Using Coq's evaluation mechanisms in anger
- June 23, 2015
Coq offers several internal evaluation mechanisms that have many uses, from glorious proofs by reflection to mundane testing of functions. Read on for an account of my quest to get large parts of the CompCert verified C compiler to execute from within Coq. It was a mighty battle between the forces of transparency and opacity, with the innocent-looking “decide equality” tactic as the surprise villain…
Recently, I spent significant time trying to execute parts of the CompCert verified C compiler directly within Coq. The normal execution path for CompCert is to extract (using Coq’s extraction mechanism) OCaml code from the Coq function definitions of CompCert, then compile this OCaml code and link it with hand-written OCaml code. Executing Coq definitions from within Coq itself bypasses extraction and provides a more lightweight way to run them on sample inputs.
That’s the theory; in practice, I ran into many problems, some specific to CompCert, others of a more general nature. In this post, I describe some of the “gotcha’s” I ran into. Most of this material is old news for expert Coq users, but writing it down could help others avoiding the pitfalls of Coq’s execution mechanisms.
Coq’s evaluation mechanisms
Readers unfamiliar with Coq may wonder why a proof assistant should be able to evaluate functional programs at all. Owing to the conversion rule (types/propositions are identified up to reductions), evaluation is an integral part of Coq’s logic. The Coq implementation provides several evaluation mechanisms:
compute, an interpreter that supports several evaluation strategies (lazy, call-by-value, etc).vm_compute, which relies on compilation to the bytecode of a virtual machine, implements call-by-value evaluation, and delivers performance comparable to that of the OCaml bytecode compiler.native_compute, introduced in the upcoming 8.5 release of Coq, relies on the OCaml native-code compiler to produce even higher performance.
Here is an example of evaluation:
Require Import Zarith.
Open Scope z_scope.
Fixpoint fib (n: nat) : Z :=
match n with 0%nat => 1 | 1%nat => 1 | S (S n2 as n1) => fib n1 + fib n2 end.
Compute (fib 30%nat).
The Coq toplevel prints = 1346269 : Z, taking about 0.2s
for the evaluation. The Compute command is shorthand for
Eval vm_compute in, and therefore uses the virtual machine
evaluator. We can also use the interpreter instead, obtaining the same
results, only slower:
Eval cbv in (fib 30%nat). (* takes 2.3s *)

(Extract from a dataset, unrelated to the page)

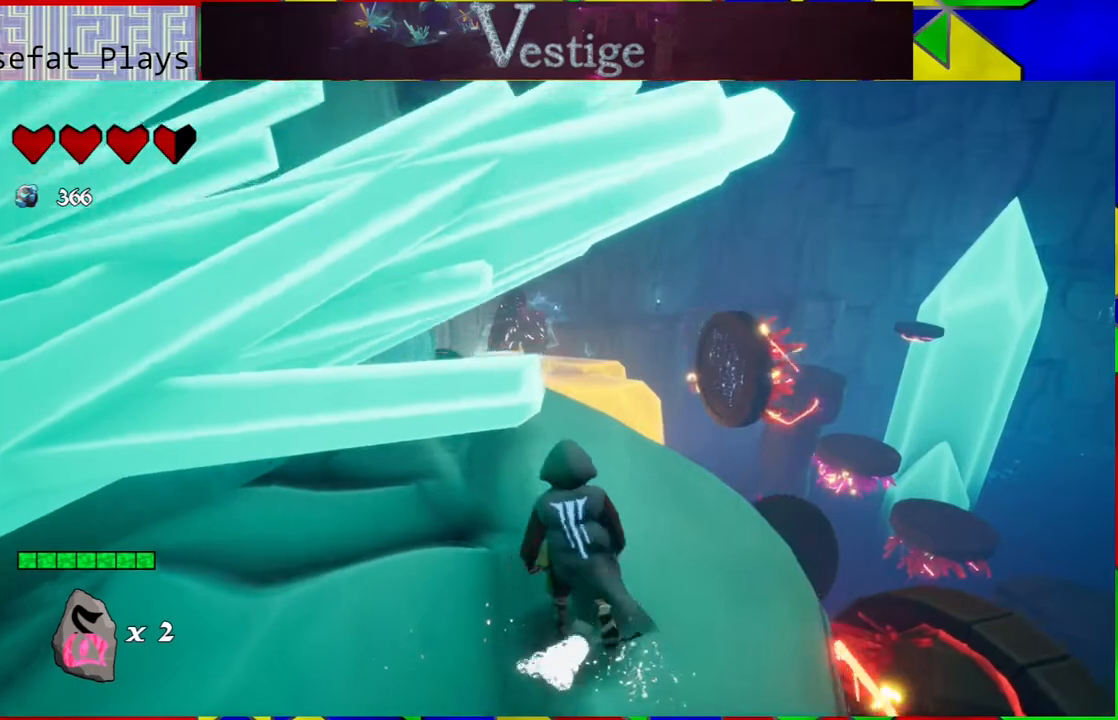
{"buttons": [], "left_stick": "center", "right_stick": "down-left", "events": [[200, "left_stick", "center"], [200, "right_stick", "down-left"]]}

Eval lazy in (fib 30%nat). (* takes 16s *)
On the “ML subset” of Coq, like the example above, Coq’s evaluators behave exactly as one would expect. This “ML subset” comprises non-dependent data types and plain function definitions. Other features of Coq are more problematic evaluation-wise, as we now illustrate.
Beware opacity!
The most common source of incomplete evaluations is opaque names. An
obvious example is names that are declared using Parameter
or Axiom but not given a definition. Consider:
Parameter oracle: bool.
Compute (if oracle then 2+2 else 3+3).
(* = if oracle then 4 else 6 : Z *)
Coq is doing its best here, evaluating the then and
else branches to 4 and 6, respectively. Since it does not
know the value of the oracle Boolean, it is of course
unable to reduce the if entirely.
A less obvious source of opacity is definitions conducted in
interactive proof mode and terminated by Qed:
Definition nat_eq (x y: nat) : {x=y} + {x<>y}.

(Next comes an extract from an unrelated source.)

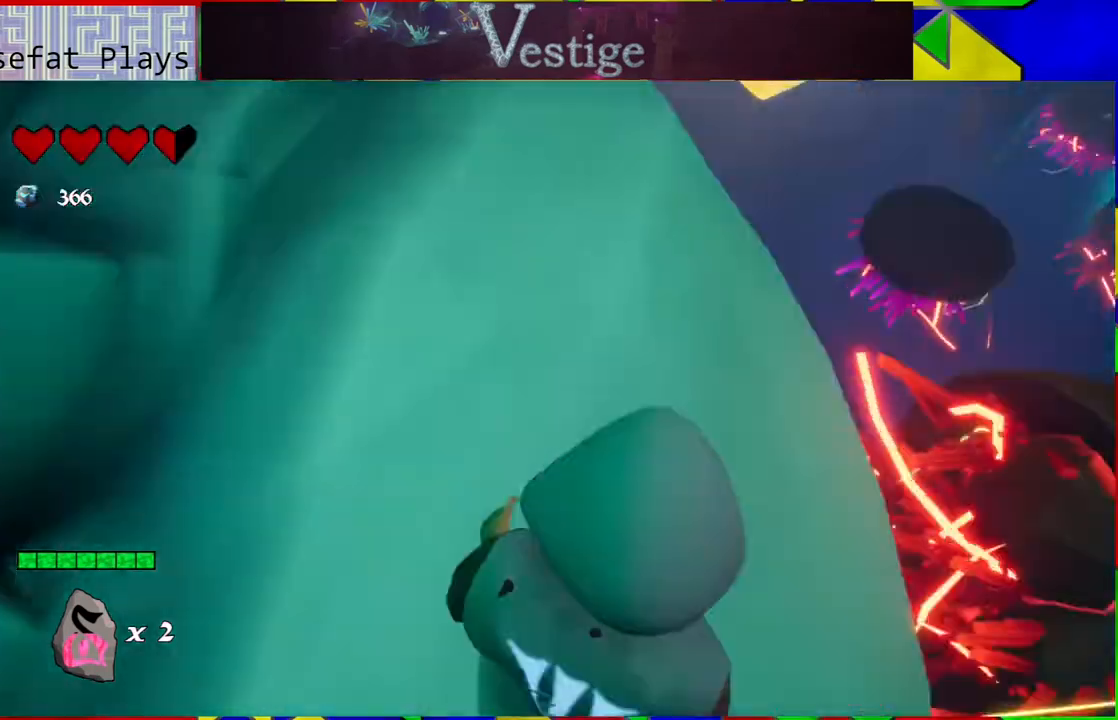
{"buttons": [], "left_stick": "center", "right_stick": "center", "events": [[100, "right_stick", "center"]]}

Proof. decide equality. Qed.
Compute (nat_eq 2 2).
(* = nat_eq 2 2 : {2%nat = 2%nat} + {2%nat <> 2%nat} *)
Qed always creates opaque definitions. To obtain a
transparent definition that evaluates properly, the proof script must be
terminated by Defined instead:
Definition nat_eq (x y: nat) : {x=y} + {x<>y}.
Proof. decide equality. Defined.
Compute (nat_eq 2 2).
(* = left eq_refl : {2%nat = 2%nat} + {2%nat <> 2%nat} *)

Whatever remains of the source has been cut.